Unable to compile examples on adafruit circuitplayground bluefruit due to missing files in Adafruit_Tensorflow_Lite library

Question/Issue:

  • I am unable to compile the examples , hello_world_arcada and micro_speech_arcada , on the adafruit website found here on my Circuit playground bluefruit microcontroller

  • I installed the Adafruit_Tensorflow_Lite library in my arduino ide as mentioned in the site however it turns out that when compiling the examples they have numerous missing files. So i downloaded this tensorflow git hub repo and then transfered the missing files into the Adafruit_Tensorflow_Lite library.

  • I am now facing this error for the missing files : am_bsp.h,am_mcu_apollo.h, am_util.h , i cannot locate these files on the repo or on google [Note: i did find the am_bsp.h file in the sparkfun_edge_bsp repo, but it did not solve the error]

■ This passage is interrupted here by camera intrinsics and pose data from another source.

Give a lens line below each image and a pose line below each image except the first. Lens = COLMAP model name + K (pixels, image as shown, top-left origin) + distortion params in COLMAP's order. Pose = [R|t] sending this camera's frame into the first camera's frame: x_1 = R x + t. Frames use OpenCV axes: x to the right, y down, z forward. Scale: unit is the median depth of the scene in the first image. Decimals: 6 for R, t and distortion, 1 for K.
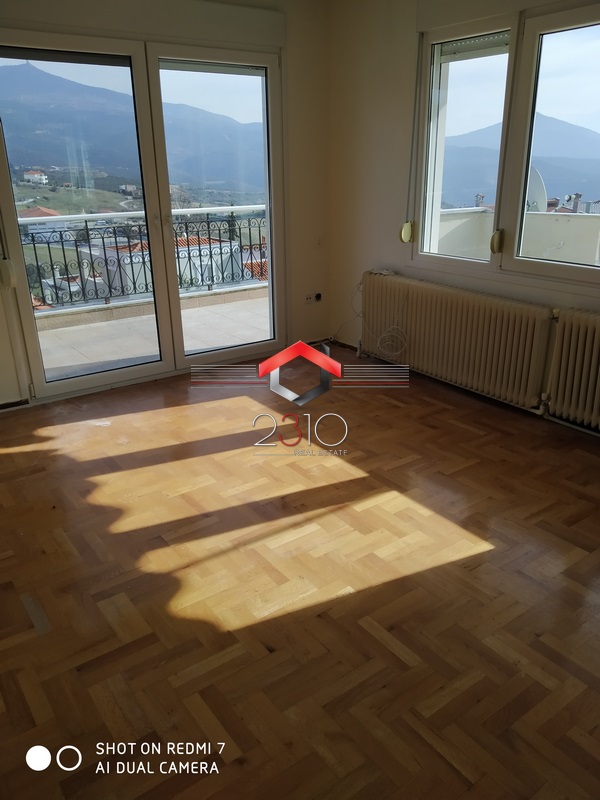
lens RADIAL K [[639.6, 0, 301.8], [0, 639.6, 391.2], [0, 0, 1]] dist [0.074125, -0.112742]
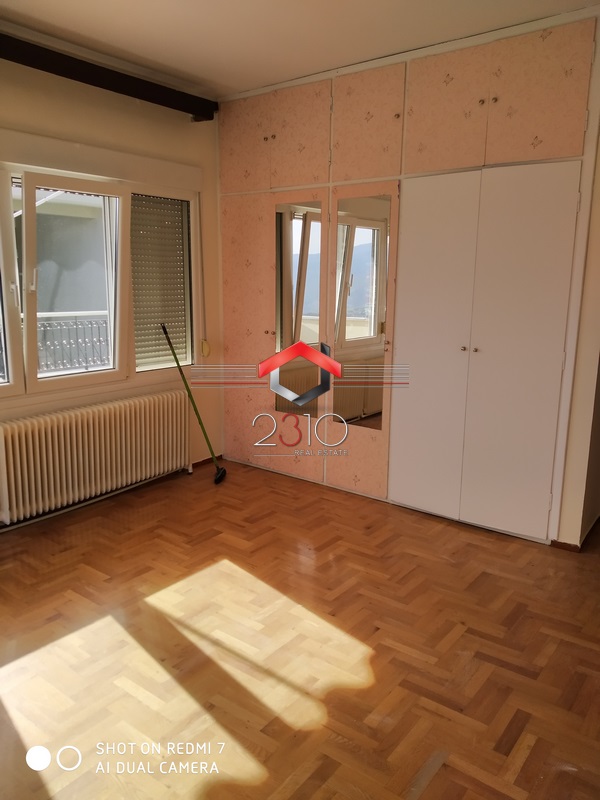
lens RADIAL K [[639.6, 0, 301.8], [0, 639.6, 391.2], [0, 0, 1]] dist [0.074125, -0.112742]
pose [[-0.288669, -0.166785, 0.942790, -0.977769], [0.325001, 0.909172, 0.260348, -0.386529], [-0.900580, 0.381562, -0.208245, 0.981113]]
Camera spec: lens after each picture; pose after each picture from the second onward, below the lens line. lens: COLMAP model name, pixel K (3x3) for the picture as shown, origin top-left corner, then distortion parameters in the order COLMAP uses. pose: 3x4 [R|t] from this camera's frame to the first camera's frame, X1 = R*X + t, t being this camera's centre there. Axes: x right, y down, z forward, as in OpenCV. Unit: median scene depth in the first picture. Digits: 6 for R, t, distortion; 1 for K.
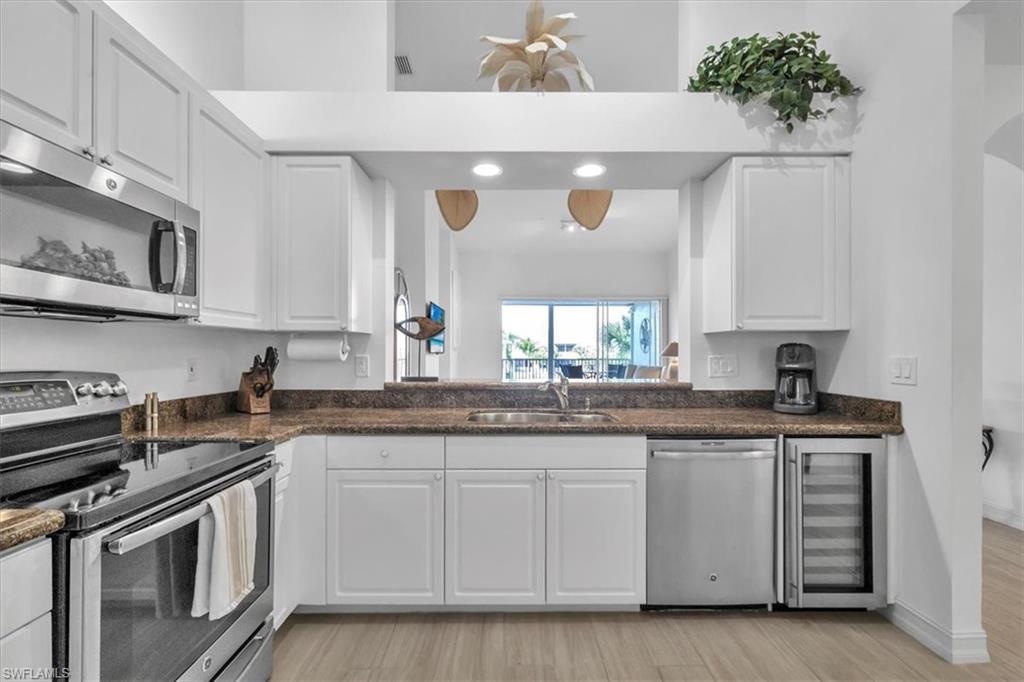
lens RADIAL K [[439.4, 0, 515.1], [0, 439.4, 350.7], [0, 0, 1]] dist [-0.003054, 0.000447]
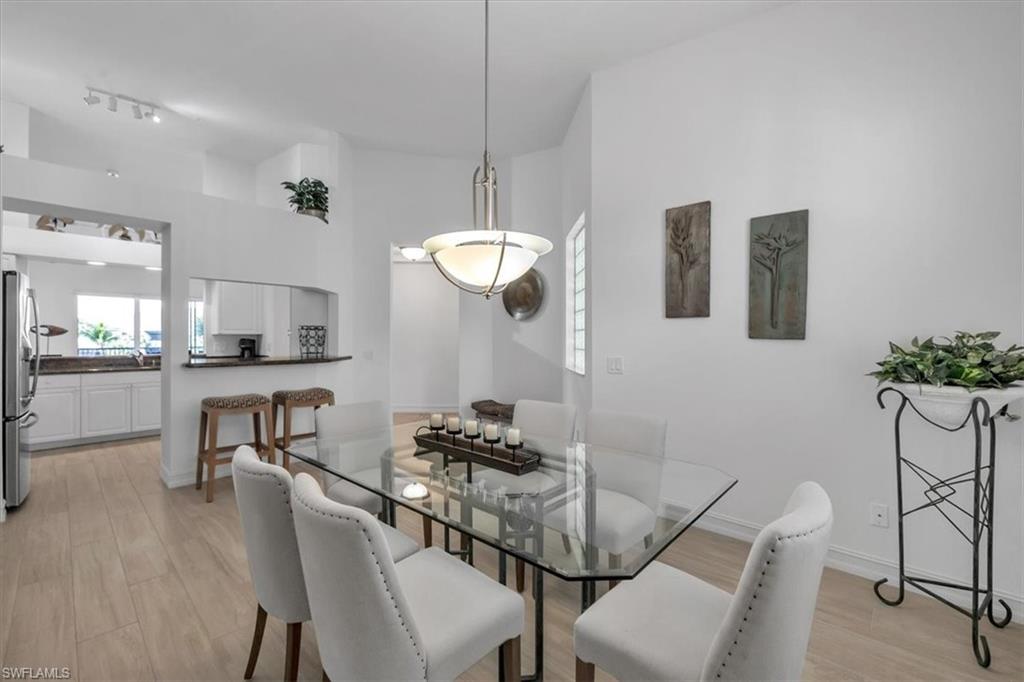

Can anyone let me know where i can find these files or a way to compile the code and download the bluefruit microcontroller ?

  • The error is shown in the pic below of the missing file am_bsp.h when using Arduino IDE to compile:
  • My code is shown below:
#include <TensorFlowLite.h>
#include "Adafruit_TFLite.h"
#include "Adafruit_Arcada.h"

#include "output_handler.h"
#include "sine_model_data.h"

// Create an area of memory to use for input, output, and intermediate arrays.
// Finding the minimum value for your model may require some trial and error.
const int kTensorAreaSize  (2 * 1024);

// This constant represents the range of x values our model was trained on,
// which is from 0 to (2 * Pi). We approximate Pi to avoid requiring additional
// libraries.
const float kXrange = 2.f * 3.14159265359f;

// Will need tuning for your chipset
const int kInferencesPerCycle = 200;
int inference_count = 0;

Adafruit_Arcada arcada;
Adafruit_TFLite ada_tflite(kTensorAreaSize);

// The name of this function is important for Arduino compatibility.
void setup() {
  Serial.begin(115200);
  //while (!Serial) yield();

  arcada.arcadaBegin();
  // If we are using TinyUSB we will have the filesystem show up!
  arcada.filesysBeginMSD();
  arcada.filesysListFiles();
  // Set the display to be on!
  arcada.displayBegin();
  arcada.setBacklight(255);
  arcada.display->fillScreen(ARCADA_BLUE);
  
  if (! ada_tflite.begin()) {
    arcada.haltBox("Failed to initialize TFLite");
    while (1) yield();
  }
  if (arcada.exists("model.tflite")) {
    arcada.infoBox("Loading model.tflite from disk!");
    if (! ada_tflite.loadModel(arcada.open("model.tflite"))) {
      arcada.haltBox("Failed to load model file");
    }
  } else if (! ada_tflite.loadModel(g_sine_model_data)) {
    arcada.haltBox("Failed to load default model");
  }
  Serial.println("\nOK");

  // Keep track of how many inferences we have performed.
  inference_count = 0;
}

// The name of this function is important for Arduino compatibility.
void loop() {
  // Calculate an x value to feed into the model. We compare the current
  // inference_count to the number of inferences per cycle to determine
  // our position within the range of possible x values the model was
  // trained on, and use this to calculate a value.
  float position = static_cast<float>(inference_count) /
                   static_cast<float>(kInferencesPerCycle);
  float x_val = position * kXrange;

  // Place our calculated x value in the model's input tensor
  ada_tflite.input->data.f[0] = x_val;

  // Run inference, and report any error
  TfLiteStatus invoke_status = ada_tflite.interpreter->Invoke();
  if (invoke_status != kTfLiteOk) {
    ada_tflite.error_reporter->Report("Invoke failed on x_val: %f\n",
                           static_cast<double>(x_val));
    return;
  }

  // Read the predicted y value from the model's output tensor
  float y_val = ada_tflite.output->data.f[0];

  // Output the results. A custom HandleOutput function can be implemented
  // for each supported hardware target.
  HandleOutput(ada_tflite.error_reporter, x_val, y_val);

  // Increment the inference_counter, and reset it if we have reached
  // the total number per cycle
  inference_count += 1;
  if (inference_count >= kInferencesPerCycle) inference_count = 0;
}

Hello @5ounceReaper,

I am not sure this error is related to Edge Impulse, could you check with Adafruit community instead for support?

Best,

Louis

Hi Louis,

I have posted this problem in the adafruit forums and the Adafruit Tensorflow Lite library github page , i have not received any response so far.